- **THE PROBLEM**
At the line containing "right shoulder: (507, 520)", begin repeating lines exactly, and stop only after the final line of the records below.

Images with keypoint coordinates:
- Opening Delimiter -

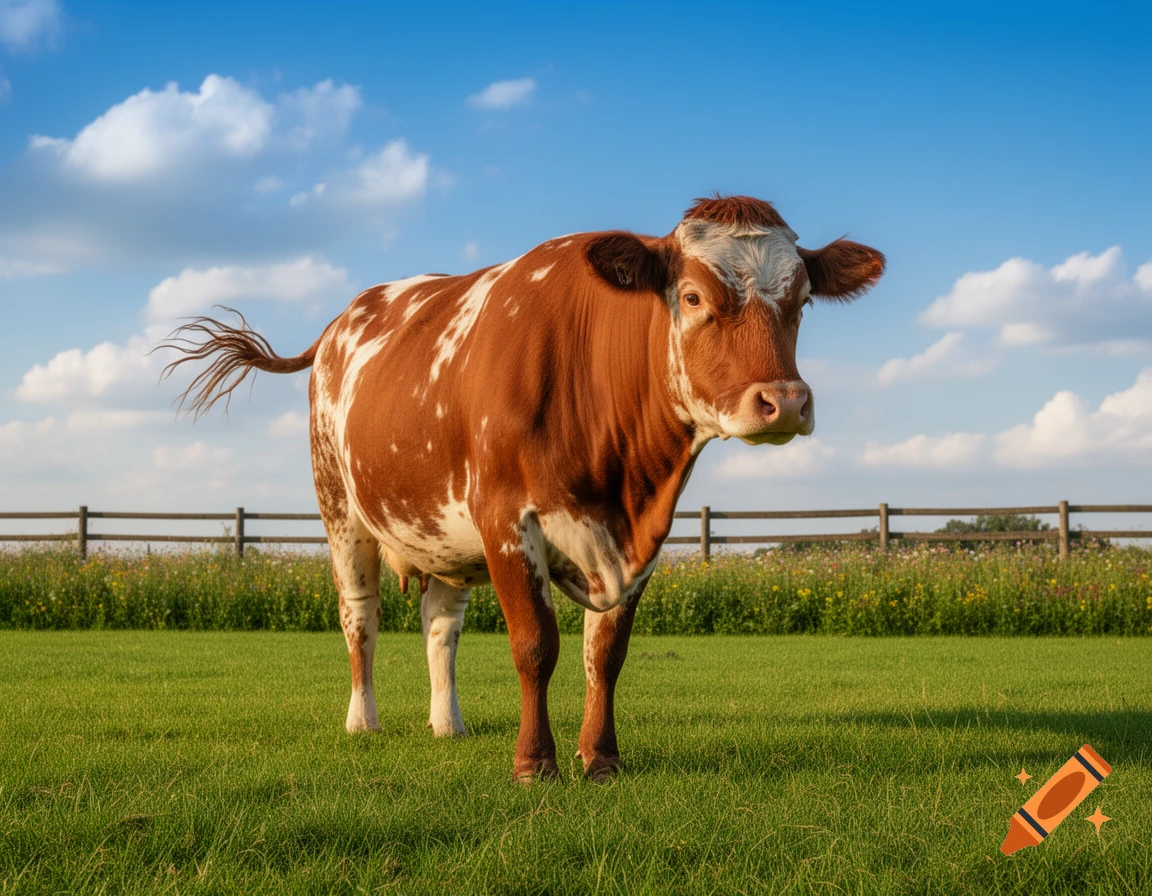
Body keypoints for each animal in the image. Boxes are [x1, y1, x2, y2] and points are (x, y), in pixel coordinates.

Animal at [160, 195, 884, 781]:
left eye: (801, 303)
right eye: (693, 298)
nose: (784, 402)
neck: (623, 479)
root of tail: (342, 321)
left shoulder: (641, 539)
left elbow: (605, 654)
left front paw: (602, 759)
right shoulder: (507, 520)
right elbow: (536, 646)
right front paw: (536, 763)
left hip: (442, 533)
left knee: (439, 623)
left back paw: (447, 724)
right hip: (340, 509)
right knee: (359, 615)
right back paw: (363, 720)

- Closing Delimiter -

- **WRITTEN REPLY**
right shoulder: (507, 520)
right elbow: (536, 646)
right front paw: (536, 763)
left hip: (442, 533)
left knee: (439, 623)
left back paw: (447, 724)
right hip: (340, 509)
right knee: (359, 615)
right back paw: (363, 720)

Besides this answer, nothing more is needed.